> _Complete the following_
[a] Answer each question from the essay on restaurant table service.
(i) For how many years has the Capital Region been lifting itself out of its culinary doldrums?
(ii) How is a restaurant server paid?
(iii) What was the writer fitted with at the white-linen inn?
[b] List every duty that the essay on restaurant table service assigns to floor staff.

> _Extract to read_
------------------------------------------------------------------------
Good table service isn’t only about showing up with the correct order

By B.A. Nilsson

During the past 20 years, the Capital Region has lifted itself out of its culinary doldrums and explored the kind of menu innovations that distinguish other urban markets. Such notions as fusion, farm-fresh ingredients and hyper-inflated entrée-pricing finally are coming our way.

Where we fall down—where we have always fallen—is in service. Or “front of house,” as the restaurateurs term it. In the back of the house, the cooking staff toils. Their task is to realize the design of the executive chef’s menu. It’s highly focused work that typically is divided into several stations to accommodate the specialized nature of each dish.

Floor staff, on the other hand, act as sales staff, public-relations crew and pack mules. They have to interpret, and sometimes guide, a customer’s requests; convey that information to the kitchen; make timely delivery of food and drinks; correct mistakes or disgruntlements; and ensure that the paid-up party leaves the establishment feeling satisfied.

In any other line of work, each function would have a separate job description with a salary to match. In a restaurant, the server is paid less than minimum wage and must rely on the customer to supplement that pittance.

Yet from restaurant to restaurant, the job is so often performed so poorly that it’s a wonder any customer is moved to leave a tip at all.

In my own salad days, I was hired as a novice (I lied to get my first waitering job) and nervously spilled food on my first customer during my first day of work. The owners were indulgent and I learned on the job, and soon was hired away by a fancy white-linen inn nearby.

There I was fitted with a leather apron, taught how to fold napkins, and turned loose. I was fortunate to have a knack for talking with people, and made it my business to get to know the menu and wine list (for an 18-year-old, the latter was a particularly pleasant pursuit).
------------------------------------------------------------------------
> _Listed records_
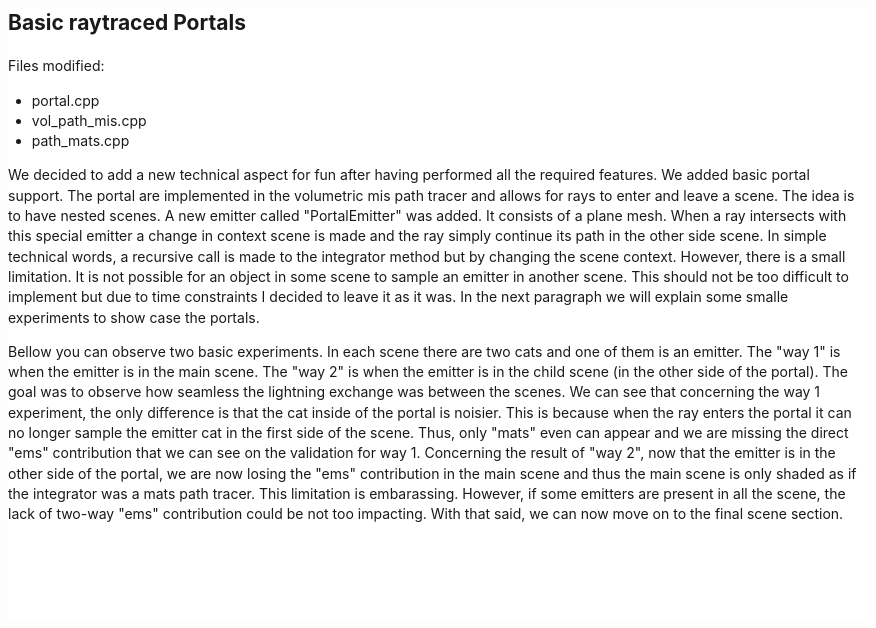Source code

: 
## Basic raytraced Portals

Files modified:
- portal.cpp
- vol_path_mis.cpp
- path_mats.cpp

We decided to add a new technical aspect for fun after having performed all the required features. We added basic portal support. The portal are implemented in the volumetric mis path tracer and allows for rays to enter and leave a scene. The idea is to have nested scenes. A new emitter called "PortalEmitter" was added. It consists of a plane mesh. When a ray intersects with this special emitter a change in context scene is made and the ray simply continue its path in the other side scene. In simple technical words, a recursive call is made to the integrator method but by changing the scene context. However, there is a small limitation. It is not possible for an object in some scene to sample an emitter in another scene. This should not be too difficult to implement but due to time constraints I decided to leave it as it was. In the next paragraph we will explain some smalle experiments to show case the portals.

Bellow you can observe two basic experiments. In each scene there are two cats and one of them is an emitter. The "way 1" is when the emitter is in the main scene. The "way 2" is when the emitter is in the child scene (in the other side of the portal). The goal was to observe how seamless the lightning exchange was between the scenes. We can see that concerning the way 1 experiment, the only difference is that the cat inside of the portal is noisier. This is because when the ray enters the portal it can no longer sample the emitter cat in the first side of the scene. Thus, only "mats" even can appear and we are missing the direct "ems" contribution that we can see on the validation for way 1. Concerning the result of "way 2", now that the emitter is in the other side of the portal, we are now losing the "ems" contribution in the main scene and thus the main scene is only shaded as if the integrator was a mats path tracer. This limitation is embarassing. However, if some emitters are present in all the scene, the lack of two-way "ems" contribution could be not too impacting. With that said, we can now move on to the final scene section.

<br/><br/>
<br/><br/>
<div class="twentytwenty-container">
------------------------------------------------------------------------
> _Answers given_
[a]
(i) 20 years.
(ii) Less than minimum wage, relying on the customer to supplement that pittance.
(iii) A leather apron.

[b]
- Interpret, and sometimes guide, a customer's requests
- Convey that information to the kitchen
- Make timely delivery of food and drinks
- Correct mistakes or disgruntlements
- Ensure that the paid-up party leaves the establishment feeling satisfied